Reputation: 15
I have a problem with spacing data points in a boxplot. I use the following code.
DF1 <- data.frame(x = c(1, 2, 3, 4, 7, 11, 20, 23, 24, 25, 30), y = c(3, 6, 12, 13, 17, 22, NA, NA, NA, NA, NA))
library(ggplot2)
library(tidyverse)
n <- 11
DF1 <- as.data.frame(DF1)
DF1 <- reshape2::melt(DF1)
DF1 %>%
group_by(variable) %>%
arrange(value) %>%
mutate(xcoord = seq(-0.25, 0.25, length.out = n())) %>%
ggplot(aes(x = variable, y = value, group = variable)) +
geom_boxplot() +
geom_point(aes(x = xcoord + as.integer(variable)))
This results in the following:
For x, all data points are evenly distributed left to right, but since y has fewer data points, they are not evenly distributed left to right. How can the above code be modified to evenly space out data points for y too? I would appreciate any suggestions.

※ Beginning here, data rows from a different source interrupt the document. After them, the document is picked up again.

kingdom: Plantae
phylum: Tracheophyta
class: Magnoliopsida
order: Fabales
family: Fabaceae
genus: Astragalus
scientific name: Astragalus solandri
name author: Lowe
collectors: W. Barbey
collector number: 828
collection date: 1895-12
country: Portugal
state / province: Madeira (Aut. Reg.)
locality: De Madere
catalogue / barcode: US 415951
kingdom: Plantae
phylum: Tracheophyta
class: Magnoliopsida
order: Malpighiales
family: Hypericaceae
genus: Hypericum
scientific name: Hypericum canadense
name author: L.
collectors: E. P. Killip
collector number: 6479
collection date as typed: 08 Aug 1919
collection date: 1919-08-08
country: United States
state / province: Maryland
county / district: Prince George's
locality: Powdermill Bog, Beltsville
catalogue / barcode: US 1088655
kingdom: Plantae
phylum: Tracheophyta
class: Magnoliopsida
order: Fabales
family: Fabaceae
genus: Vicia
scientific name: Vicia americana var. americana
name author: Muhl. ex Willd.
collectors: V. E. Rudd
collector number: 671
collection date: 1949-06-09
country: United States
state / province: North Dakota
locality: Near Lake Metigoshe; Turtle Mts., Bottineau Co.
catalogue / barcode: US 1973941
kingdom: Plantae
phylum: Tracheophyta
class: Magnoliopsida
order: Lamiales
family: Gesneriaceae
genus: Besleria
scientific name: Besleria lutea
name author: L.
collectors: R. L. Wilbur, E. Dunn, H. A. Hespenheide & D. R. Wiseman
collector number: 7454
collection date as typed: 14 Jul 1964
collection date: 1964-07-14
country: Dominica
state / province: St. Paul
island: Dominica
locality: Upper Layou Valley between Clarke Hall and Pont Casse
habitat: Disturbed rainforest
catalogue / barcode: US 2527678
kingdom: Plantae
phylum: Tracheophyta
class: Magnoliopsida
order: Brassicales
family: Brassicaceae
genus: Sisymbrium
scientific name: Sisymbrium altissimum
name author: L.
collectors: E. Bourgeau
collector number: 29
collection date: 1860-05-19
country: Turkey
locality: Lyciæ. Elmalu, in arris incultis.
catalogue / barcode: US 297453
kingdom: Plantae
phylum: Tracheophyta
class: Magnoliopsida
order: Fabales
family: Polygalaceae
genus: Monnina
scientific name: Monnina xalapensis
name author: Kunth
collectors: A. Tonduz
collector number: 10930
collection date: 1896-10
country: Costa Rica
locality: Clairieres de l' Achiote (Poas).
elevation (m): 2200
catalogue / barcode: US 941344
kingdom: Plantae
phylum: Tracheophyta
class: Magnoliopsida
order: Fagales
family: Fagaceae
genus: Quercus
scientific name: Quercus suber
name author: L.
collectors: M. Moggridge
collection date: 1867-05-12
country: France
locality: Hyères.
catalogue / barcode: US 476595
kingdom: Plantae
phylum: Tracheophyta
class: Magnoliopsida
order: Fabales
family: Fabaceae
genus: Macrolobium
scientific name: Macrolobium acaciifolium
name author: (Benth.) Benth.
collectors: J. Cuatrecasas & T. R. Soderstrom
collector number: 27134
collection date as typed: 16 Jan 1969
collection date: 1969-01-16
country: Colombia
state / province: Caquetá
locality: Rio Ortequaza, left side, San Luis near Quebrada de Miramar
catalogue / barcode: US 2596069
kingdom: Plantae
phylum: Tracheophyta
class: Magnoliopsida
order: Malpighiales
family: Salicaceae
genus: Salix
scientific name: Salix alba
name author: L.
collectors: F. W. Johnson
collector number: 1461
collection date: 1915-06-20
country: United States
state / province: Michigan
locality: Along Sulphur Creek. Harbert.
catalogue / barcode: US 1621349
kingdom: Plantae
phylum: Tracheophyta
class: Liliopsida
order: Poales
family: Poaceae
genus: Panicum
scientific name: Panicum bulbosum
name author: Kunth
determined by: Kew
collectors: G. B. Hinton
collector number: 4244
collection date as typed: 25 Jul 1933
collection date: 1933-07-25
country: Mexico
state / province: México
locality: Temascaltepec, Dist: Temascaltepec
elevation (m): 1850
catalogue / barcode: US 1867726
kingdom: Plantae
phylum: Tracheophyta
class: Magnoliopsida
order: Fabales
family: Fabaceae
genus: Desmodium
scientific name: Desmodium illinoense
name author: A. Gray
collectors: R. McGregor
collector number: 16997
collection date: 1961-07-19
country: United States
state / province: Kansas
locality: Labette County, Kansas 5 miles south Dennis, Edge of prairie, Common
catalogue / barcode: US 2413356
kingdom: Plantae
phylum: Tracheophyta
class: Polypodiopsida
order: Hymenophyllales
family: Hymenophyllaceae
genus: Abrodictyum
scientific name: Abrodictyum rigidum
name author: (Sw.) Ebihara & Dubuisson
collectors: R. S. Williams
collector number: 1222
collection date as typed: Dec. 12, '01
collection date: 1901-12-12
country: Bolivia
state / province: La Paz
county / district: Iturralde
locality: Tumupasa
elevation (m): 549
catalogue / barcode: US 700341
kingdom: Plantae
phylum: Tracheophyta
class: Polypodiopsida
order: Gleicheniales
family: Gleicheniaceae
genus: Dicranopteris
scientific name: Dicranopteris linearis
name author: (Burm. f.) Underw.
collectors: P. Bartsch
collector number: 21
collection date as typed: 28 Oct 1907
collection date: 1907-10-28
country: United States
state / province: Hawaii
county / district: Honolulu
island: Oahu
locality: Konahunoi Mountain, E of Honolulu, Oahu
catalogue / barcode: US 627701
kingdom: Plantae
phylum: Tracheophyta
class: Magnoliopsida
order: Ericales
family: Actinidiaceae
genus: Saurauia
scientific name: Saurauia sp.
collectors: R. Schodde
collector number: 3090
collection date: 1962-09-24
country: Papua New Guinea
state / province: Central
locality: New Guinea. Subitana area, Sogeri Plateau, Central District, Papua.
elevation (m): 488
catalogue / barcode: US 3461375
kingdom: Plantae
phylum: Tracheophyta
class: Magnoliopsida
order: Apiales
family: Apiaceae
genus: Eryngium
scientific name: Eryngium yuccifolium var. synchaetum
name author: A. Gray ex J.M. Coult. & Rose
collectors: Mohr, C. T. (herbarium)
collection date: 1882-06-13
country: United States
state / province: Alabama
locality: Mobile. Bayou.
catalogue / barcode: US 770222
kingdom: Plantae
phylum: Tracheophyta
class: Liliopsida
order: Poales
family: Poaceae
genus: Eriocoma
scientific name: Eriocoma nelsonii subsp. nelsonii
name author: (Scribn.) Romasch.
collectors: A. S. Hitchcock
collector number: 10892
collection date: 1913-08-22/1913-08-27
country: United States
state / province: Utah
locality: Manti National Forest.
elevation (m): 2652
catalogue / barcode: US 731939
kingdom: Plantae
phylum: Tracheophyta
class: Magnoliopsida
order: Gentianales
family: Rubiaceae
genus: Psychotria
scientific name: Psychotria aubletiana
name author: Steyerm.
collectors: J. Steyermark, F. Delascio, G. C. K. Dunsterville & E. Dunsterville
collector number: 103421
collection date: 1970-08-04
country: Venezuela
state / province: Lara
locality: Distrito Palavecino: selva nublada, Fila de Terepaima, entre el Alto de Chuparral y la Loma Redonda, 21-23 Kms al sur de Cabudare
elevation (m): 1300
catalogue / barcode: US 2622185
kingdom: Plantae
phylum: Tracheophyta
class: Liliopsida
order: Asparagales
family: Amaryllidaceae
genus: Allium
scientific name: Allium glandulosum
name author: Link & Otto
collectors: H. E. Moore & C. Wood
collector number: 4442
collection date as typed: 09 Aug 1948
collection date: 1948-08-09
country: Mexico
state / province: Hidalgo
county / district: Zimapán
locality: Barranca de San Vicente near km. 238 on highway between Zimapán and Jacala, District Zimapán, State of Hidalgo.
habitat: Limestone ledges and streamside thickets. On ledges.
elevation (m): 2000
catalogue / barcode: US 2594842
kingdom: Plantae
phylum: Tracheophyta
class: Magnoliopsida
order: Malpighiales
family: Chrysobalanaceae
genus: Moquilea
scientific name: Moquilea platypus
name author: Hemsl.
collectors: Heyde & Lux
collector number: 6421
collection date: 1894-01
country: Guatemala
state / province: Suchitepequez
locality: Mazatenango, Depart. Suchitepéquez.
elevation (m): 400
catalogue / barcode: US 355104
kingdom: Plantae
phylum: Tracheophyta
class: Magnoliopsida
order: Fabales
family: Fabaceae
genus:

I found a somewhat similar post here, but that could not help me.
Thank you.
Upvotes: 0
Views: 212
Reputation: 145765
The problem is the NA
values in y
. After you go to long format, you can simply omit them:
plot_data = DF1 %>%
na.omit %>% ## add this here
group_by(variable) %>%
arrange(value) %>%
mutate(xcoord = seq(-0.25, 0.25, length.out = n()))
ggplot(plot_data, aes(x = variable, y = value, group = variable)) +
geom_boxplot() +
geom_point(aes(x = xcoord + as.integer(variable)))
Upvotes: 2